Segundo Bianco, “muita mentira é dita em relação ao trabalhador rural”. Ele cita, por exemplo, a diferença na expectativa de sobrevida. “No urbano e no rural é muito próxima”, disse. Bianco também destacou que 3 em cada 4 trabalhadores que começam a trabalhar antes dos 14 anos moram nas cidades e não no campo. E que a maioria (60%) dos que vivem em extrema pobreza também estão em ambiente urbano. “Peço perdão pela palavra, mas é mentira e temos de desdizer todas as falsidades que se dizem em relação ao rural. É nossa função enquanto governo desdizer essas falácias.”

O secretário afirmou que a mudança sugerida na reforma vai fazer com que o trabalhador rural tenha acesso a outros benefícios previdenciários, como auxílio-doença e salário-maternidade. “Hoje o rural é excluído do sistema. Ele só nasce para o INSS quando se aposenta.”

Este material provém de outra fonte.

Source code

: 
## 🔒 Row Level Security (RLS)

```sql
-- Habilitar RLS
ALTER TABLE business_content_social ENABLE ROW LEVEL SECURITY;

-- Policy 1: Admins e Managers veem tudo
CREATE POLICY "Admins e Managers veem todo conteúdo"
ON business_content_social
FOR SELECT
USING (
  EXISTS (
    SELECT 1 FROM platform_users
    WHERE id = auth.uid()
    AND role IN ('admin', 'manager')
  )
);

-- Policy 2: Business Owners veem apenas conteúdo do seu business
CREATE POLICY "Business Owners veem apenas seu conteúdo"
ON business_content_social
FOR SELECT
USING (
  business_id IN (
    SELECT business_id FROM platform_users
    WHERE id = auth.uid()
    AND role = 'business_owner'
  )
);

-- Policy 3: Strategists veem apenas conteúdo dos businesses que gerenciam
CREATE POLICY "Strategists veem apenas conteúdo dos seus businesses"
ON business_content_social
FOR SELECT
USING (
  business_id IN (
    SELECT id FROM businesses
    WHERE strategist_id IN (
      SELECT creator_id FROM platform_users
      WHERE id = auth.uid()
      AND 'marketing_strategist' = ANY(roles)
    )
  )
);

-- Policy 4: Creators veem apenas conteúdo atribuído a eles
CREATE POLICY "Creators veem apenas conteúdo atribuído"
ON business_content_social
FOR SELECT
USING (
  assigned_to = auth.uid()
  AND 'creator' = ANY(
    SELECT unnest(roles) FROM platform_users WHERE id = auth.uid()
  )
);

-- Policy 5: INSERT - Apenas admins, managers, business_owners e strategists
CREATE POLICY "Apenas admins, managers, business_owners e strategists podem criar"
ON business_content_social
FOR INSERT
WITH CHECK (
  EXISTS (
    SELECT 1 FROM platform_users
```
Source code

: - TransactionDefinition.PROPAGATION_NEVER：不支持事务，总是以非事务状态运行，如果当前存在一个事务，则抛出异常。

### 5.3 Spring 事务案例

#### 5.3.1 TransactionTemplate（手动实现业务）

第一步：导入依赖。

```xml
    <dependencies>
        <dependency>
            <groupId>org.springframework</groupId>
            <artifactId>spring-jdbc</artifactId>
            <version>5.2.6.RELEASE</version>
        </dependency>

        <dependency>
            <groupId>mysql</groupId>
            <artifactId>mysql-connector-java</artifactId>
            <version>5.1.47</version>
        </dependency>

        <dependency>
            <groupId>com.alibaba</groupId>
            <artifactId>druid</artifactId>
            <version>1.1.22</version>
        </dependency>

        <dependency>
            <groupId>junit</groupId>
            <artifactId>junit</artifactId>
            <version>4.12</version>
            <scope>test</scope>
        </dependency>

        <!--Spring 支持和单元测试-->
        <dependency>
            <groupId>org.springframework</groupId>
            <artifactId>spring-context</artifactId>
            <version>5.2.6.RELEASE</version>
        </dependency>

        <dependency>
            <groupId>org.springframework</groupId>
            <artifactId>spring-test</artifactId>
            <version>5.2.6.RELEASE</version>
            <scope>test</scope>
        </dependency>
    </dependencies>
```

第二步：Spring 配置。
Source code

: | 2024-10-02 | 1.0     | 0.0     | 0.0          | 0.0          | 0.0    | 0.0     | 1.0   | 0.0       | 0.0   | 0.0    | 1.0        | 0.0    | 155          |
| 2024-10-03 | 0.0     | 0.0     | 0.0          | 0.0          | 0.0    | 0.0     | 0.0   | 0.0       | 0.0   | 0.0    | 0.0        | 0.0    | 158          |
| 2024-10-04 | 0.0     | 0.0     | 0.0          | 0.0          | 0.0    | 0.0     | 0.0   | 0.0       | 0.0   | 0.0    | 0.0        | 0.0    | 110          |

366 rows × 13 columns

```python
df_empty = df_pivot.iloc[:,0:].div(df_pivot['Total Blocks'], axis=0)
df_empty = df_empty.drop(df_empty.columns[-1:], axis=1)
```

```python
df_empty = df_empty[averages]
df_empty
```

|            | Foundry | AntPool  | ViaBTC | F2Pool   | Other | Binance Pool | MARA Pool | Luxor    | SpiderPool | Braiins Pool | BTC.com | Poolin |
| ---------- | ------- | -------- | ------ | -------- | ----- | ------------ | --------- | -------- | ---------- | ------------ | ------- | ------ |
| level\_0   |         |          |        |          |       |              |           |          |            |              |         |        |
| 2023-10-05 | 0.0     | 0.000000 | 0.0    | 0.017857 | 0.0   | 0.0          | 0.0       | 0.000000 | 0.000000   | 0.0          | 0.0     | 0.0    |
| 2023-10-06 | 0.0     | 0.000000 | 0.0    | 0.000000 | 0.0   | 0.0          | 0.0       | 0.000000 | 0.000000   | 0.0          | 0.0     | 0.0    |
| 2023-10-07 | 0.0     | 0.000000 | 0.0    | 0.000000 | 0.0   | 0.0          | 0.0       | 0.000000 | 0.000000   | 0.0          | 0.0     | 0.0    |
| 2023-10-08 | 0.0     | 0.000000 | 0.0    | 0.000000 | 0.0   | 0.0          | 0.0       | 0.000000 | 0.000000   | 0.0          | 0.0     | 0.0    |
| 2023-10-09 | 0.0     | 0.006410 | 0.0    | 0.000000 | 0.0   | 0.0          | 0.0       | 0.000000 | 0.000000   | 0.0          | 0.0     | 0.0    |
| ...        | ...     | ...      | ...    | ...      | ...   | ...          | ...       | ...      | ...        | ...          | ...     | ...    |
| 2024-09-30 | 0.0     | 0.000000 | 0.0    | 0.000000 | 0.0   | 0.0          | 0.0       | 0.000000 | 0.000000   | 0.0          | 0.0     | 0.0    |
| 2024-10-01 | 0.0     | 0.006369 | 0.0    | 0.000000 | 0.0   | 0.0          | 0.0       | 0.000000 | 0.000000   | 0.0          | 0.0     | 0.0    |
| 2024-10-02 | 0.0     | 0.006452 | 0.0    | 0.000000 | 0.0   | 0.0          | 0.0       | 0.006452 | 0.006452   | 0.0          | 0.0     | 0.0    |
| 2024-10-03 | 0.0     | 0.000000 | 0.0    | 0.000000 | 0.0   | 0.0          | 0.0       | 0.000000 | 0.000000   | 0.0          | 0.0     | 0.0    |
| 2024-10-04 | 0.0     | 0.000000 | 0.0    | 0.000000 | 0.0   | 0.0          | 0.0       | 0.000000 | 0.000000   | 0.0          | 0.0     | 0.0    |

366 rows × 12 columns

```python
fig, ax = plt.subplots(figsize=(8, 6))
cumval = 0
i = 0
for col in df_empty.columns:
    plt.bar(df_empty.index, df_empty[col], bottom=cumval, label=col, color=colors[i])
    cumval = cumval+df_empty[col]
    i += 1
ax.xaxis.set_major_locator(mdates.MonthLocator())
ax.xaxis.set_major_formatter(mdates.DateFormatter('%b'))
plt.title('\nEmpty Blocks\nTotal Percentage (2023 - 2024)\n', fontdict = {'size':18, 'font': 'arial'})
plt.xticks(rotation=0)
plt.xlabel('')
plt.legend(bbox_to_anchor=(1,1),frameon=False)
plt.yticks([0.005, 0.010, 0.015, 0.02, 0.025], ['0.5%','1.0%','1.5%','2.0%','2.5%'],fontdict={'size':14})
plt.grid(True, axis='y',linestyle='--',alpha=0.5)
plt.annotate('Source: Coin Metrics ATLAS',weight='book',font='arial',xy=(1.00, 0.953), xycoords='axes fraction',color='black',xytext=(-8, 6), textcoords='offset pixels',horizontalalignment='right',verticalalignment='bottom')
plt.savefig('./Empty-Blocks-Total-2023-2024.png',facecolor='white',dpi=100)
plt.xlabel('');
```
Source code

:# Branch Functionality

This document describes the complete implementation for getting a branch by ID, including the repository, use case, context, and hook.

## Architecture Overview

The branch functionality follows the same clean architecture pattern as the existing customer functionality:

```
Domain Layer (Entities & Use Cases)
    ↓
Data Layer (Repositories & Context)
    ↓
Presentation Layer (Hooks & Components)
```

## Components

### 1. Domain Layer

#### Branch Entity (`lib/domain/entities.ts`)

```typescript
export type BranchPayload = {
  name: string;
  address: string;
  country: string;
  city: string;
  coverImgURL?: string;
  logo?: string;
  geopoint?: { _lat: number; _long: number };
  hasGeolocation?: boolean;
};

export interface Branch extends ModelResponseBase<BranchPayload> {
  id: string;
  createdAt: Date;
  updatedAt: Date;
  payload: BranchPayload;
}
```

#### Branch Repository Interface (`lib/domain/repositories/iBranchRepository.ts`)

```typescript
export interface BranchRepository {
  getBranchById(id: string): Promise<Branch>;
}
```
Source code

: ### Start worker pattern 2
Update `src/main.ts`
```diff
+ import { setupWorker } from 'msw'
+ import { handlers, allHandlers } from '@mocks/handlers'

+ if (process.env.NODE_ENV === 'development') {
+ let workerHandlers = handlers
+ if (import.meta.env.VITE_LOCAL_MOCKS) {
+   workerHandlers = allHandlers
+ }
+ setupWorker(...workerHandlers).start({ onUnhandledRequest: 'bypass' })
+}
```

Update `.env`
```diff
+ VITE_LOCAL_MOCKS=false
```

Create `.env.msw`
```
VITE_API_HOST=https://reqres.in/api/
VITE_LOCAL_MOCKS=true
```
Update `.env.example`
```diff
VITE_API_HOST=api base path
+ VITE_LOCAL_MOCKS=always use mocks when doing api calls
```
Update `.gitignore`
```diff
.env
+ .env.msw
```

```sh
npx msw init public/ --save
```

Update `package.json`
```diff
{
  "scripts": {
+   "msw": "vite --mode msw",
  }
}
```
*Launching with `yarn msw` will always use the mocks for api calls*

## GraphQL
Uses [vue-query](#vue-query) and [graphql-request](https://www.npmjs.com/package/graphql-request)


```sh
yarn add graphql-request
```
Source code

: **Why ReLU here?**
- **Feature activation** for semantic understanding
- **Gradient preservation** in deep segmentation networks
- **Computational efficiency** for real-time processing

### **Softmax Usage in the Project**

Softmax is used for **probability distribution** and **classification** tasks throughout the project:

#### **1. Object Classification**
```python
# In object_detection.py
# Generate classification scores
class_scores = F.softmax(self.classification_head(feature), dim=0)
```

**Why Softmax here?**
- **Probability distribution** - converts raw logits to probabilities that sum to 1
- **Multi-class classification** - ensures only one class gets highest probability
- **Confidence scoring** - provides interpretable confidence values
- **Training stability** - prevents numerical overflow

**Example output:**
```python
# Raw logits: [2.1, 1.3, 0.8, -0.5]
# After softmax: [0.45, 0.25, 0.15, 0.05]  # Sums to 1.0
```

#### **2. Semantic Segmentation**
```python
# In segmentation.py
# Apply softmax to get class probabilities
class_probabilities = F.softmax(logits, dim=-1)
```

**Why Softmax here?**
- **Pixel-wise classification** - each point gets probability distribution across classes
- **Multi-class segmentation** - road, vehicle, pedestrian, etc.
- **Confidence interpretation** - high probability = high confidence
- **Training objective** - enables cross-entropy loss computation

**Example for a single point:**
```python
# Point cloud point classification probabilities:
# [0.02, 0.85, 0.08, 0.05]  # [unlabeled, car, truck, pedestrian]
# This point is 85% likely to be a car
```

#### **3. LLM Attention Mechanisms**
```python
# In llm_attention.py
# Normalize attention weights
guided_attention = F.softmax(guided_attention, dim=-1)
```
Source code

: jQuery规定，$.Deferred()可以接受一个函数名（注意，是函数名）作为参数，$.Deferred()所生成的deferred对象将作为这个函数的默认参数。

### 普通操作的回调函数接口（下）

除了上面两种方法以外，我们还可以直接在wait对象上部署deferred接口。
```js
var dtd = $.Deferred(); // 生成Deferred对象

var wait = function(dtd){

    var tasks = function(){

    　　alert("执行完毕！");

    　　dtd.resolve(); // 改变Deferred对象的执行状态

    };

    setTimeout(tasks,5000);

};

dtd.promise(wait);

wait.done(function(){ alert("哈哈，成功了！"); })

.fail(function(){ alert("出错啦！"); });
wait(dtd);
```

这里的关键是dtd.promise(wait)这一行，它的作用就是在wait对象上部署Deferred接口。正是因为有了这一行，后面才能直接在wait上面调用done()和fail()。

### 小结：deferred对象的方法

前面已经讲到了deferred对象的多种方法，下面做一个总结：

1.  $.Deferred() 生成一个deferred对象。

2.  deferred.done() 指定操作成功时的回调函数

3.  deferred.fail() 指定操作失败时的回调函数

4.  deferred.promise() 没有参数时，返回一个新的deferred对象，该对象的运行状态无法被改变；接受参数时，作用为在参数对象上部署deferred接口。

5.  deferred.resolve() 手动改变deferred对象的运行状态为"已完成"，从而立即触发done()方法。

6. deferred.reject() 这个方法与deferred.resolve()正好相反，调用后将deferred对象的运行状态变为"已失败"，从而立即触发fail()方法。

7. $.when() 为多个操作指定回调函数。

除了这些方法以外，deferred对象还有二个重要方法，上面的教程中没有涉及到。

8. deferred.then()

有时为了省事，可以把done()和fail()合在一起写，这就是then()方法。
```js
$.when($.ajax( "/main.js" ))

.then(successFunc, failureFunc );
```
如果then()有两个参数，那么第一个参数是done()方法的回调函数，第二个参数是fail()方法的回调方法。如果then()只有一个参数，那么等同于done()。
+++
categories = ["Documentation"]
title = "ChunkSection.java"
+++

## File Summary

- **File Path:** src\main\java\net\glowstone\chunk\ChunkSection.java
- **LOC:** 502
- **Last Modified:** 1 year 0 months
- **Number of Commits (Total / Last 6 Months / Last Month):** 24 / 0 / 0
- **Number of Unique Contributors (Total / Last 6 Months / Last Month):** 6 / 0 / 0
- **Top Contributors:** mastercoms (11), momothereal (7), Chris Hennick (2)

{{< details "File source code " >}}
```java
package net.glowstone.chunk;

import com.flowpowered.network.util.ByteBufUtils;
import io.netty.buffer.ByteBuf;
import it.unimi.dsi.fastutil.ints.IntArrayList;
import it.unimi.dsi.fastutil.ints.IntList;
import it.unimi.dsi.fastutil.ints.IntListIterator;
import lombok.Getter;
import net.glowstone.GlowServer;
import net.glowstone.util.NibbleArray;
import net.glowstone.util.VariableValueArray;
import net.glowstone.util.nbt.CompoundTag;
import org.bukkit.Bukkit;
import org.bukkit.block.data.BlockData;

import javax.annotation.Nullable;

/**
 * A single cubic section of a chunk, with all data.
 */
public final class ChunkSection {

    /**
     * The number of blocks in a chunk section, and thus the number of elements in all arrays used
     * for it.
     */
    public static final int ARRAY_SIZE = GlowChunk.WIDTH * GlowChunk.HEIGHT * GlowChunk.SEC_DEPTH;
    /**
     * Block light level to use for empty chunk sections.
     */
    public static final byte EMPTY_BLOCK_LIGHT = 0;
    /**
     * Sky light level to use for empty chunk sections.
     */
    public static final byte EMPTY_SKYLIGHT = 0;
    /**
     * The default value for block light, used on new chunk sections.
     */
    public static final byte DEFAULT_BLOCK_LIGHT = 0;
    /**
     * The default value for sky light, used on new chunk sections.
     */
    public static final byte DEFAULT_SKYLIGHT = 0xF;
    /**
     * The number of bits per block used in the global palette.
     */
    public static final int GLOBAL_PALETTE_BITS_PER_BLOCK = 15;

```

A reforma estabelece idade mínima de 60 anos para trabalhadores e trabalhadoras rurais. Hoje, as mulheres do campo se aposentam aos 55 anos. A proposta também amplia de 15 para 20 anos o tempo de contribuição para os dois sexos. As mudanças serão feitas gradativamente, segundo a PEC, até atingir os valores pretendidos em 2030.

Além disso, os segurados especiais (trabalhadores rurais e pescadores artesanais) vão precisar pagar pelo menos R$ 600 por ano referente ao faturamento da produção.

“O rural já contribui para o sindicato com R$ 20 por mês por pessoa, na média. Portanto, eles já pagam para o sindicato mais do que pagarão para a Previdência”, ponderou Bianco. Segundo ele, o governo chegou ao valor da contribuição de R$ 600, por núcleo familiar, a partir do cálculo do faturamento médio de agricultores familiares nos últimos anos.

O governo pretende economizar R$ 92 bilhões em 10 anos com as mudanças de aposentadoria para os segurados especiais, ou 7,5% dos R$ 1,2 trilhão desejados pelo Executivo.